Roderick has some high peaks, too. The nearby Cabinet Mountains emerged from the last Ice Age as the majestic jagged spires we so admire in our recreational wilderness portfolio. But the Yaak — just on the other side of the Kootenai River — remained compressed beneath more than a mile of blue ice and thus shaped and sculpted into the soft humpbacked mountains still visible today. It’s rare to ever get up above the treeline in the low, rounded Yaak. There aren’t many sightlines or hikers’ vistas, but its value in providing a unique and rewarding wilderness experience is unmatched in the Rocky Mountains.
Designating Roderick as wilderness would tie together a great international trans-boundary ecosystem. The Roderick wilderness would be a raven’s short flight away from Canada’s great chain of wildness, and represent the southern terminus of the Purcell Mountains, Canada’s largest mountain range. It’s the only place where the Purcells enter the United States.

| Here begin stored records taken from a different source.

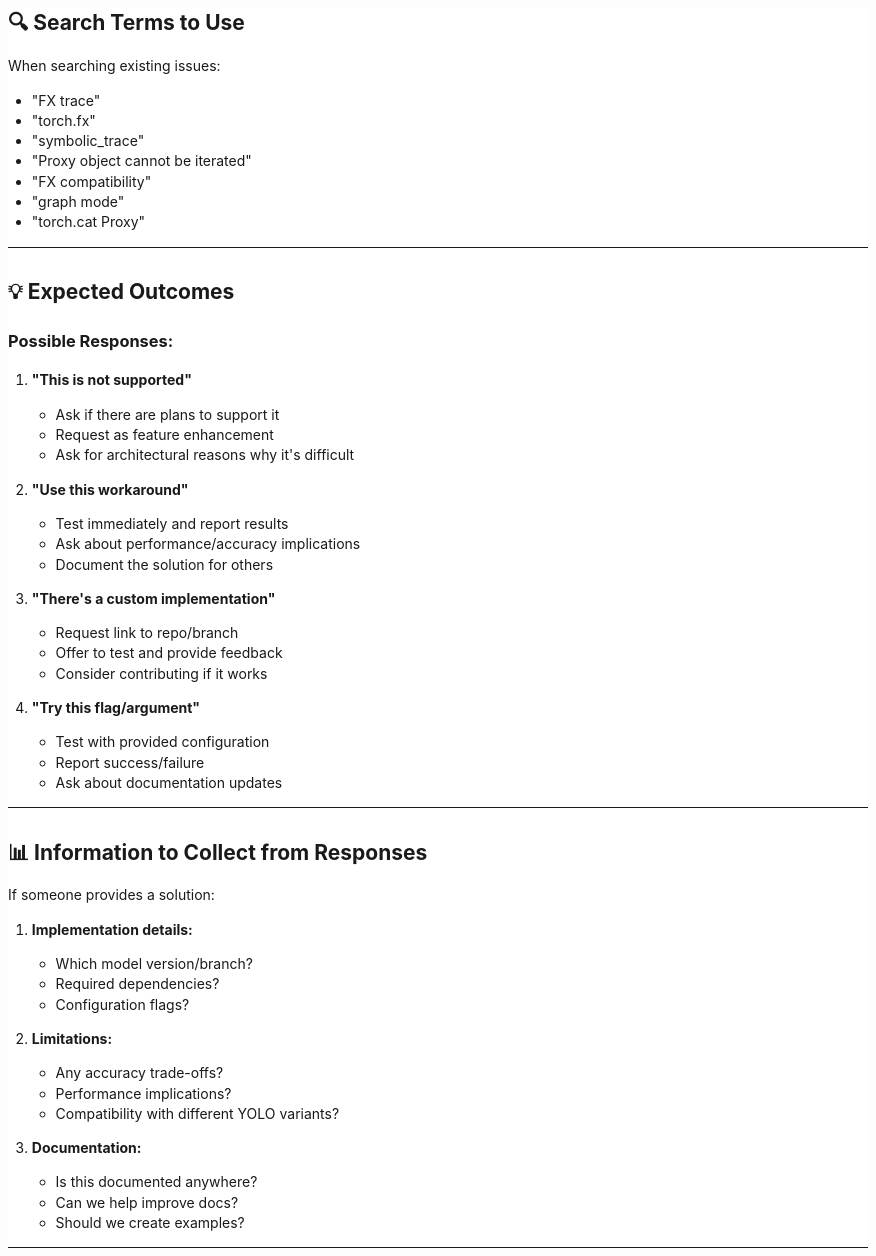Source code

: ## 🔍 Search Terms to Use

When searching existing issues:
- "FX trace"
- "torch.fx"
- "symbolic_trace"
- "Proxy object cannot be iterated"
- "FX compatibility"
- "graph mode"
- "torch.cat Proxy"

---

## 💡 Expected Outcomes

### Possible Responses:

1. **"This is not supported"**
   - Ask if there are plans to support it
   - Request as feature enhancement
   - Ask for architectural reasons why it's difficult

2. **"Use this workaround"**
   - Test immediately and report results
   - Ask about performance/accuracy implications
   - Document the solution for others

3. **"There's a custom implementation"**
   - Request link to repo/branch
   - Offer to test and provide feedback
   - Consider contributing if it works

4. **"Try this flag/argument"**
   - Test with provided configuration
   - Report success/failure
   - Ask about documentation updates

---

## 📊 Information to Collect from Responses

If someone provides a solution:
1. **Implementation details:**
   - Which model version/branch?
   - Required dependencies?
   - Configuration flags?

2. **Limitations:**
   - Any accuracy trade-offs?
   - Performance implications?
   - Compatibility with different YOLO variants?

3. **Documentation:**
   - Is this documented anywhere?
   - Can we help improve docs?
   - Should we create examples?

---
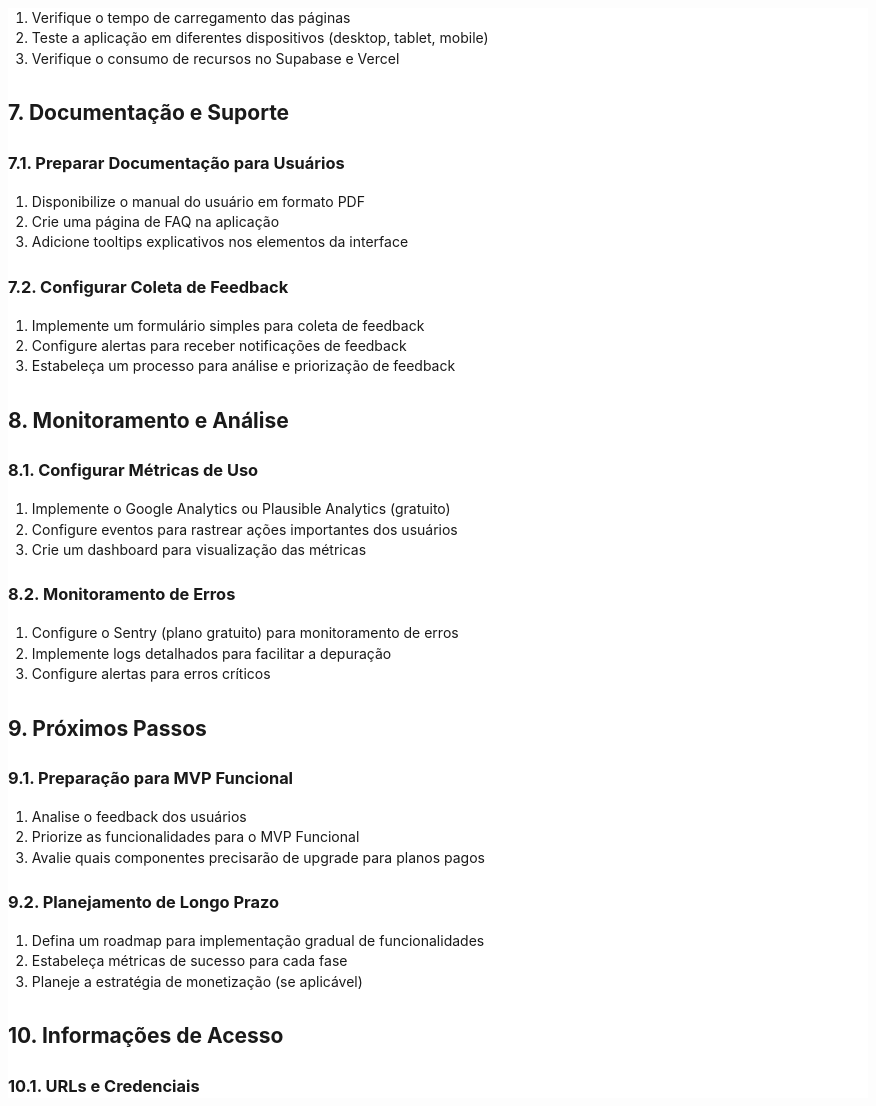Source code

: 1. Verifique o tempo de carregamento das páginas
2. Teste a aplicação em diferentes dispositivos (desktop, tablet, mobile)
3. Verifique o consumo de recursos no Supabase e Vercel

## 7. Documentação e Suporte

### 7.1. Preparar Documentação para Usuários

1. Disponibilize o manual do usuário em formato PDF
2. Crie uma página de FAQ na aplicação
3. Adicione tooltips explicativos nos elementos da interface

### 7.2. Configurar Coleta de Feedback

1. Implemente um formulário simples para coleta de feedback
2. Configure alertas para receber notificações de feedback
3. Estabeleça um processo para análise e priorização de feedback

## 8. Monitoramento e Análise

### 8.1. Configurar Métricas de Uso

1. Implemente o Google Analytics ou Plausible Analytics (gratuito)
2. Configure eventos para rastrear ações importantes dos usuários
3. Crie um dashboard para visualização das métricas

### 8.2. Monitoramento de Erros

1. Configure o Sentry (plano gratuito) para monitoramento de erros
2. Implemente logs detalhados para facilitar a depuração
3. Configure alertas para erros críticos

## 9. Próximos Passos

### 9.1. Preparação para MVP Funcional

1. Analise o feedback dos usuários
2. Priorize as funcionalidades para o MVP Funcional
3. Avalie quais componentes precisarão de upgrade para planos pagos

### 9.2. Planejamento de Longo Prazo

1. Defina um roadmap para implementação gradual de funcionalidades
2. Estabeleça métricas de sucesso para cada fase
3. Planeje a estratégia de monetização (se aplicável)

## 10. Informações de Acesso

### 10.1. URLs e Credenciais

Finally, not a single species has gone extinct in the Yaak since the ice last went away, nearly 10,000 years ago. Roderick is a refuge not just for the last few grizzlies in the valley, but long toed salamanders, spotted frogs, lynx, great gray owls, west-slope cutthroat trout, and bull trout in the waters of Pipe Creek.
For 45 years, Roderick — like the other roadless lands in the Yaak — has waited for protection. Senator Tester’s Forest Jobs and Recreation Act would finally deliver the recognition and protection that the complex diversity of this beautiful and invaluable landscape has so long deserved.